### DATA PROVIDED
>>

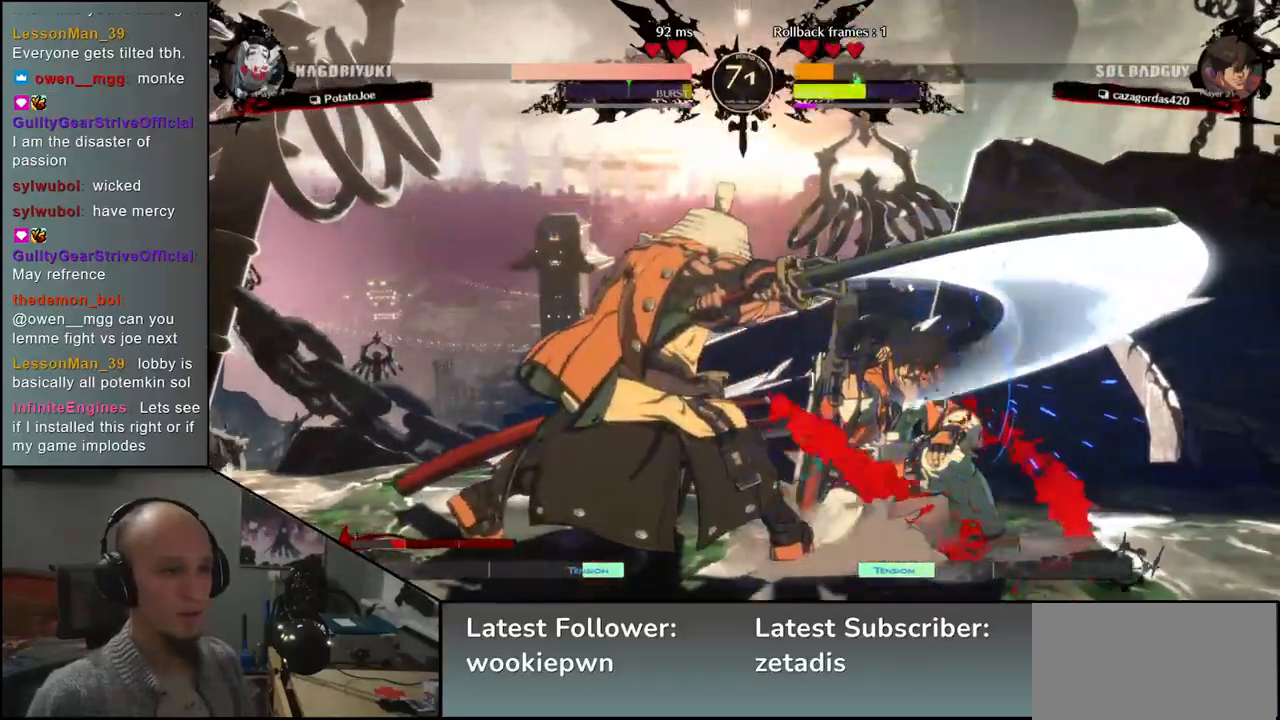
{"buttons": ["TRIANGLE"], "left_stick": "center", "events": [[83, "L2", "up"], [117, "left_stick", "right"], [250, "TRIANGLE", "down"], [367, "TRIANGLE", "up"], [383, "left_stick", "center"], [450, "TRIANGLE", "down"]]}
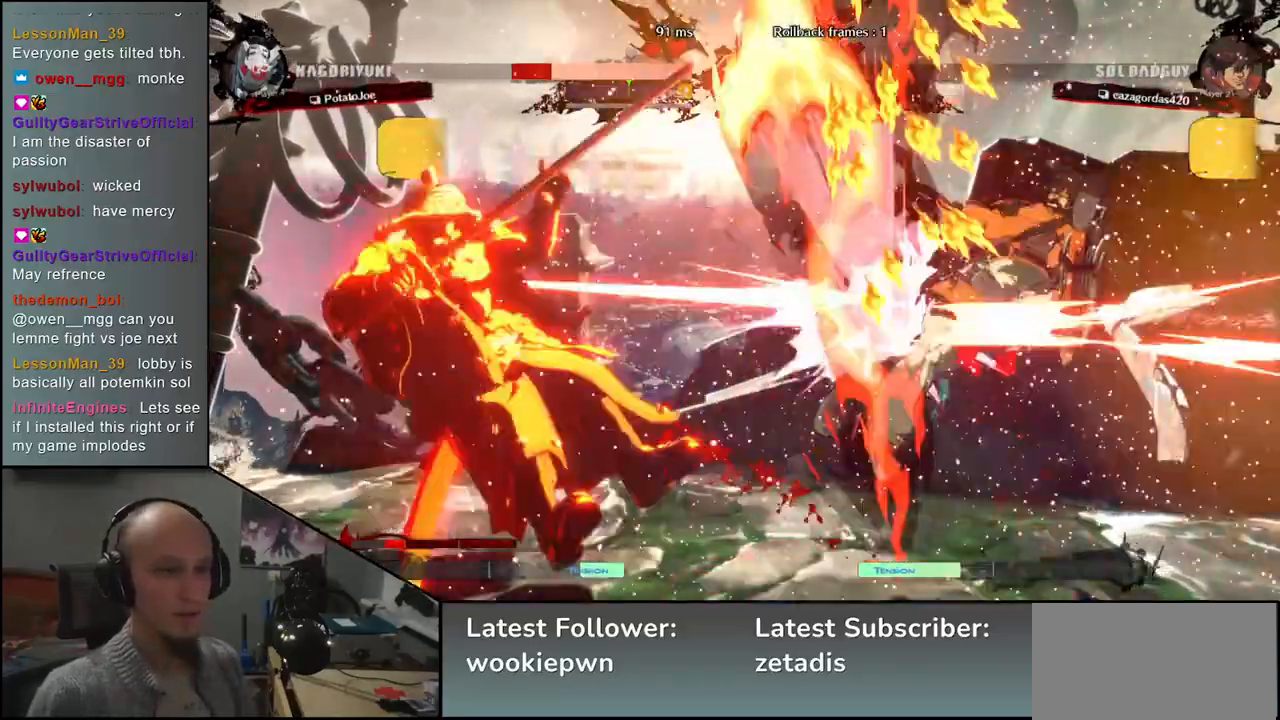
{"buttons": [], "left_stick": "center", "events": [[33, "TRIANGLE", "up"], [150, "TRIANGLE", "down"], [233, "TRIANGLE", "up"], [367, "TRIANGLE", "down"], [433, "TRIANGLE", "up"]]}
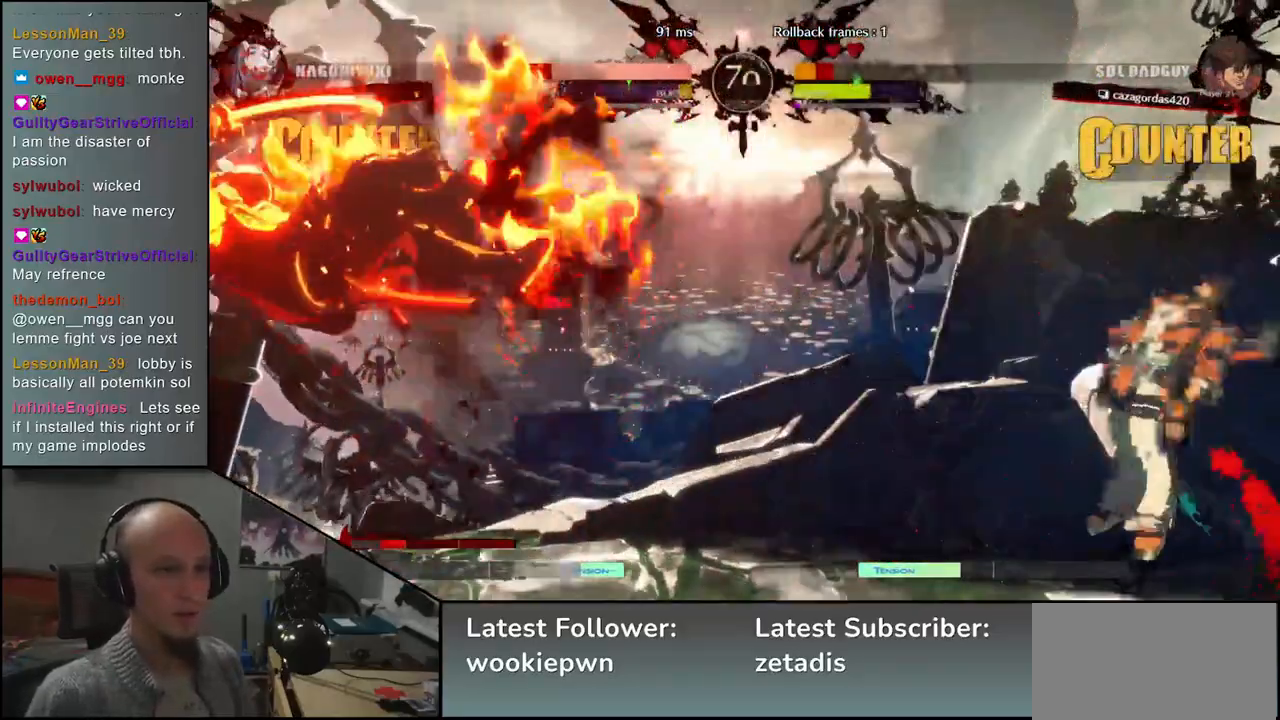
{"buttons": [], "left_stick": "down-right", "events": [[117, "left_stick", "left"], [500, "left_stick", "down-right"]]}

<<

### REQUIRED WORK
Please give all of the material again, exactly, without the images.

### ANSWER FOR THIS EXERCISE
{"buttons": ["TRIANGLE"], "left_stick": "center", "events": [[83, "L2", "up"], [117, "left_stick", "right"], [250, "TRIANGLE", "down"], [367, "TRIANGLE", "up"], [383, "left_stick", "center"], [450, "TRIANGLE", "down"]]}
{"buttons": [], "left_stick": "center", "events": [[33, "TRIANGLE", "up"], [150, "TRIANGLE", "down"], [233, "TRIANGLE", "up"], [367, "TRIANGLE", "down"], [433, "TRIANGLE", "up"]]}
{"buttons": [], "left_stick": "down-right", "events": [[117, "left_stick", "left"], [500, "left_stick", "down-right"]]}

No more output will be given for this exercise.